**WHAT IS EXPECTED:** Of the lines below, count those containing the word "octopart". Reply with the number alone.

**Saved data entries:**
________________
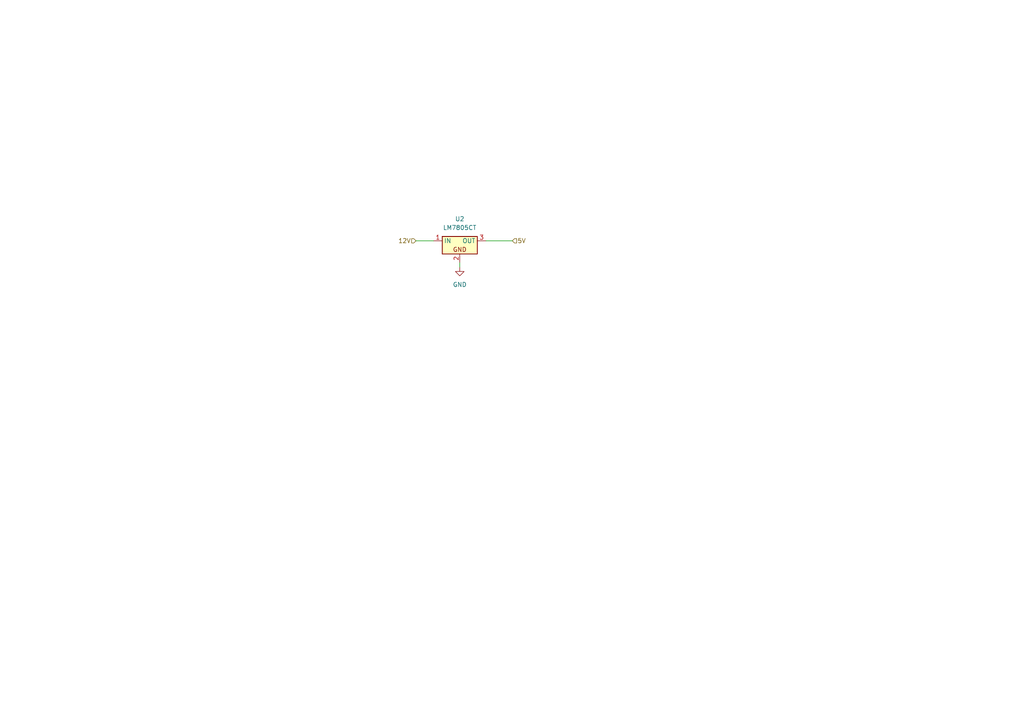
<source format=kicad_sch>
(kicad_sch
	(version 20250114)
	(generator "eeschema")
	(generator_version "9.0")
	(uuid "08ba45db-aa30-420c-b639-ac27564f5534")
	(paper "A4")
	(lib_symbols
		(symbol "PCM_Voltage_Regulator_AKL:LM7805CT"
			(exclude_from_sim no)
			(in_bom yes)
			(on_board yes)
			(property "Reference" "U"
				(at 0 6.35 0)
				(effects
					(font
						(size 1.27 1.27)
					)
				)
			)
			(property "Value" "LM7805CT"
				(at 0 3.81 0)
				(effects
					(font
						(size 1.27 1.27)
					)
				)
			)
			(property "Footprint" "PCM_Package_TO_SOT_THT_AKL:TO-220-3_Vertical"
				(at 0 0 0)
				(effects
					(font
						(size 1.27 1.27)
					)
					(hide yes)
				)
			)
			(property "Datasheet" "https://datasheet.octopart.com/LM7805CT-Fairchild-datasheet-5337151.pdf"
				(at 0 0 0)
				(effects
					(font
						(size 1.27 1.27)
					)
					(hide yes)
				)
			)
			(property "Description" "TO-220 5V 1A 3-terminal voltage regulator, Alternate KiCad Library"
				(at 0 0 0)
				(effects
					(font
						(size 1.27 1.27)
					)
					(hide yes)
				)
			)
			(property "ki_keywords" "7805 5V 1A voltage regulator vreg pmic power supply 3-terminal"
				(at 0 0 0)
				(effects
					(font
						(size 1.27 1.27)
					)
					(hide yes)
				)
			)
			(symbol "LM7805CT_0_0"
				(rectangle
					(start -5.08 1.27)
					(end 5.08 -3.81)
					(stroke
						(width 0.254)
						(type default)
					)
					(fill
						(type background)
					)
				)
				(text "GND"
					(at 0 -2.54 0)
					(effects
						(font
							(size 1.27 1.27)
						)
					)
				)
			)
			(symbol "LM7805CT_1_1"
				(pin power_in line
					(at -7.62 0 0)
					(length 2.54)
					(name "IN"
						(effects
							(font
								(size 1.27 1.27)
							)
						)
					)
					(number "1"
						(effects
							(font
								(size 1.27 1.27)
							)
						)
					)
				)
				(pin power_in line
					(at 0 -6.35 90)
					(length 2.54)
					(name "~"
						(effects
							(font
								(size 1.27 1.27)
							)
						)
					)
					(number "2"
						(effects
							(font
								(size 1.27 1.27)
							)
						)
					)
				)
				(pin power_out line
					(at 7.62 0 180)
					(length 2.54)
					(name "OUT"
						(effects
							(font
								(size 1.27 1.27)
							)
						)
					)
					(number "3"
						(effects
							(font
								(size 1.27 1.27)
							)
						)
					)
				)
			)
			(embedded_fonts no)
		)
		(symbol "power:GND"
			(power)
			(pin_numbers
				(hide yes)
			)
			(pin_names
				(offset 0)
				(hide yes)
			)
			(exclude_from_sim no)
			(in_bom yes)
			(on_board yes)
			(property "Reference" "#PWR"
				(at 0 -6.35 0)
				(effects
					(font
						(size 1.27 1.27)
					)
					(hide yes)
				)
			)
			(property "Value" "GND"
				(at 0 -3.81 0)
				(effects
					(font
						(size 1.27 1.27)
					)
				)
			)
			(property "Footprint" ""
				(at 0 0 0)
				(effects
					(font
						(size 1.27 1.27)
					)
					(hide yes)
				)
			)
			(property "Datasheet" ""
				(at 0 0 0)
				(effects
					(font
						(size 1.27 1.27)
					)
					(hide yes)
				)
			)
			(property "Description" "Power symbol creates a global label with name \"GND\" , ground"
				(at 0 0 0)
				(effects
					(font
						(size 1.27 1.27)
					)
					(hide yes)
				)
			)
			(property "ki_keywords" "global power"
				(at 0 0 0)
				(effects
					(font
						(size 1.27 1.27)
					)
					(hide yes)
				)
			)
			(symbol "GND_0_1"
				(polyline
					(pts
						(xy 0 0) (xy 0 -1.27) (xy 1.27 -1.27) (xy 0 -2.54) (xy -1.27 -1.27) (xy 0 -1.27)
					)
					(stroke
						(width 0)
						(type default)
					)
					(fill
						(type none)
					)
				)
			)
			(symbol "GND_1_1"
				(pin power_in line
					(at 0 0 270)
					(length 0)
					(name "~"
						(effects
							(font
								(size 1.27 1.27)
							)
						)
					)
					(number "1"
						(effects
							(font
								(size 1.27 1.27)
							)
						)
					)
				)
			)
			(embedded_fonts no)
		)
	)
	(wire
		(pts
			(xy 140.97 69.85) (xy 148.59 69.85)
		)
		(stroke
			(width 0)
			(type default)
		)
		(uuid "16a189f9-ee83-459e-9318-03dec1f9c2de")
	)
	(wire
		(pts
			(xy 133.35 76.2) (xy 133.35 77.47)
		)
		(stroke
			(width 0)
			(type default)
		)
		(uuid "39534124-e263-410c-b95c-4cebef76c178")
	)
	(wire
		(pts
			(xy 120.65 69.85) (xy 125.73 69.85)
		)
		(stroke
			(width 0)
			(type default)
		)
		(uuid "3fc6c5de-7255-476e-a430-8b5b16de9592")
	)
	(hierarchical_label "12V"
		(shape input)
		(at 120.65 69.85 180)
		(effects
			(font
				(size 1.27 1.27)
			)
			(justify right)
		)
		(uuid "838150be-8415-4179-ba5b-8846c6fd65e3")
	)
	(hierarchical_label "5V"
		(shape input)
		(at 148.59 69.85 0)
		(effects
			(font
				(size 1.27 1.27)
			)
			(justify left)
		)
		(uuid "f012e48c-1061-49d1-9b15-6d1829f374c5")
	)
	(symbol
		(lib_id "PCM_Voltage_Regulator_AKL:LM7805CT")
		(at 133.35 69.85 0)
		(unit 1)
		(exclude_from_sim no)
		(in_bom yes)
		(on_board yes)
		(dnp no)
		(fields_autoplaced yes)
		(uuid "36ebbc67-f06b-4cdf-b739-a75b3485b724")
		(property "Reference" "U2"
			(at 133.35 63.5 0)
			(effects
				(font
					(size 1.27 1.27)
				)
			)
		)
		(property "Value" "LM7805CT"
			(at 133.35 66.04 0)
			(effects
				(font
					(size 1.27 1.27)
				)
			)
		)
		(property "Footprint" "PCM_Package_TO_SOT_THT_AKL:TO-220-3_Vertical"
			(at 133.35 69.85 0)
			(effects
				(font
					(size 1.27 1.27)
				)
				(hide yes)
			)
		)
		(property "Datasheet" "https://datasheet.octopart.com/LM7805CT-Fairchild-datasheet-5337151.pdf"
			(at 133.35 69.85 0)
			(effects
				(font
					(size 1.27 1.27)
				)
				(hide yes)
			)
		)
		(property "Description" "TO-220 5V 1A 3-terminal voltage regulator, Alternate KiCad Library"
			(at 133.35 69.85 0)
			(effects
				(font
					(size 1.27 1.27)
				)
				(hide yes)
			)
		)
		(pin "3"
			(uuid "ebc1147b-55fb-4261-881c-db8fc8619169")
		)
		(pin "2"
			(uuid "a9960bd9-b264-4e03-9f30-9a1ac5c843ce")
		)
		(pin "1"
			(uuid "0efc5f27-0e4b-4a07-bd26-19d952f6608a")
		)
		(instances
			(project ""
				(path "/0074ed61-f346-42bd-a29d-d171d80548f4/510462ea-d4f2-4035-93d1-12ab41753ca9/a8656927-ba41-47a1-a6d1-4bba0cab4005"
					(reference "U2")
					(unit 1)
				)
			)
		)
	)
	(symbol
		(lib_id "power:GND")
		(at 133.35 77.47 0)
		(unit 1)
		(exclude_from_sim no)
		(in_bom yes)
		(on_board yes)
		(dnp no)
		(fields_autoplaced yes)
		(uuid "9fbc17dc-4d7c-45bc-a195-075ec3fc8a8f")
		(property "Reference" "#PWR02"
			(at 133.35 83.82 0)
			(effects
				(font
					(size 1.27 1.27)
				)
				(hide yes)
			)
		)
		(property "Value" "GND"
			(at 133.35 82.55 0)
			(effects
				(font
					(size 1.27 1.27)
				)
			)
		)
		(property "Footprint" ""
			(at 133.35 77.47 0)
			(effects
				(font
					(size 1.27 1.27)
				)
				(hide yes)
			)
		)
		(property "Datasheet" ""
			(at 133.35 77.47 0)
			(effects
				(font
					(size 1.27 1.27)
				)
				(hide yes)
			)
		)
		(property "Description" "Power symbol creates a global label with name \"GND\" , ground"
			(at 133.35 77.47 0)
			(effects
				(font
					(size 1.27 1.27)
				)
				(hide yes)
			)
		)
		(pin "1"
			(uuid "a7ef9863-12b0-4613-822b-b5cfd9656b97")
		)
		(instances
			(project ""
				(path "/0074ed61-f346-42bd-a29d-d171d80548f4/510462ea-d4f2-4035-93d1-12ab41753ca9/a8656927-ba41-47a1-a6d1-4bba0cab4005"
					(reference "#PWR02")
					(unit 1)
				)
			)
		)
	)
)

</source>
________________
**EXERCISE OUTPUT:** 2